Understand and implement laziness with examples in Scala, JavaScript, Swift and Racket

[article index] [] [@mattmight] [+mattmight] [rss]

At first glance, laziness seems to be about efficiency.

In computing, laziness means delaying the computation of a value until the value is necessary.

(And, if the value is never necessary, it is never computed.)

In reality, laziness is more about expressiveness: laziness allows the expression of programs that would otherwise not terminate.

In some languages (like Scala, Swift and Perl), laziness also makes it possible to add new constructs to a language without using macros.

Since most languages do not provide support for laziness, this article explores how to implement laziness in languages that support closures.

We’ll look at manual transformations from languages that have native support for laziness (Scala) into (1) languages that do not support laziness (JavaScript) and (2) languages that have partial support (Swift).

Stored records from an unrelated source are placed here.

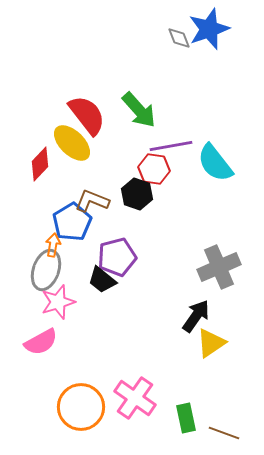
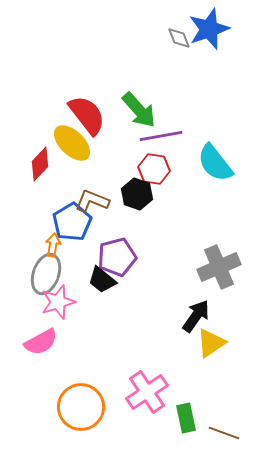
purple line: moved 10 px left, 10 px up
gray ellipse: moved 4 px down
pink cross: moved 12 px right, 6 px up; rotated 21 degrees clockwise
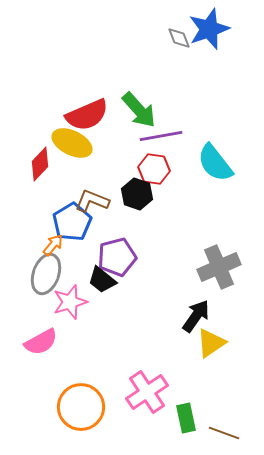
red semicircle: rotated 105 degrees clockwise
yellow ellipse: rotated 18 degrees counterclockwise
orange arrow: rotated 30 degrees clockwise
pink star: moved 12 px right
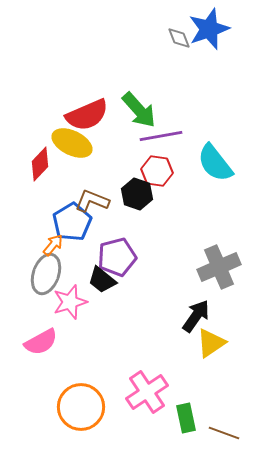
red hexagon: moved 3 px right, 2 px down
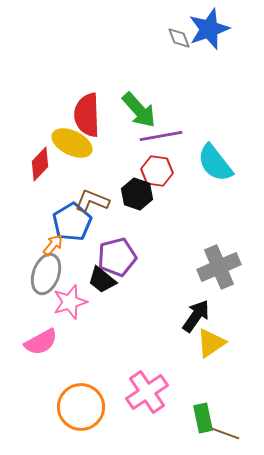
red semicircle: rotated 111 degrees clockwise
green rectangle: moved 17 px right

We’ll also use macro-generating macros in Racket to implement native and transparent support for multiple kinds of laziness in a strict language.

What is laziness in languages?

Most languages are strict languages: they compute the value of an expression immediately.

Some languages (like Haskell) are lazy: every expression’s evaluation waits for its (first) use.

Other languages (like Scala) are strict by default, but lazy if explicitly specified for given variables or parameters.

As such, Scala (even if you’ve never seen the language), makes it easy to demonstrate the difference.

The following Scala program:

val x = { print ("foo") ; 10 }
print ("bar")
print (x)

will print foo, then bar then 10.

But, the following Scala program:

lazy val x = { print ("foo") ; 10 }
print ("bar")
print (x)

will print bar, then foo, then 10, since it delays the computation of x until it’s actually needed.

What is laziness?

Of what is laziness made?

Laziness is made of lambdas – anonymous functions closed over their lexical scope.

Let’s translate the Scala example from earlier into JavaScript, a language that lacks laziness:

var x = ( console.log("foo"), 10 )
console.log("bar") 
console.log(x)

As expected, this prints foo, then bar, then 10.

But, what if we wanted to make x lazy?

We can do that by wrapping the definition of x in an anonymous function, and then the use of x in an invocation of that function:

var x = function () { return ( console.log("foo"), 10 ) }
console.log("bar") 
console.log(x())

This prints bar, then foo then 10.

To demonstrate a subtlety, let’s change the Scala example from earlier:

lazy val x = { print ("foo") ; 10 }
print ("bar")
print (x)
print (x)

which will now print bar, then foo, then 10, then 10.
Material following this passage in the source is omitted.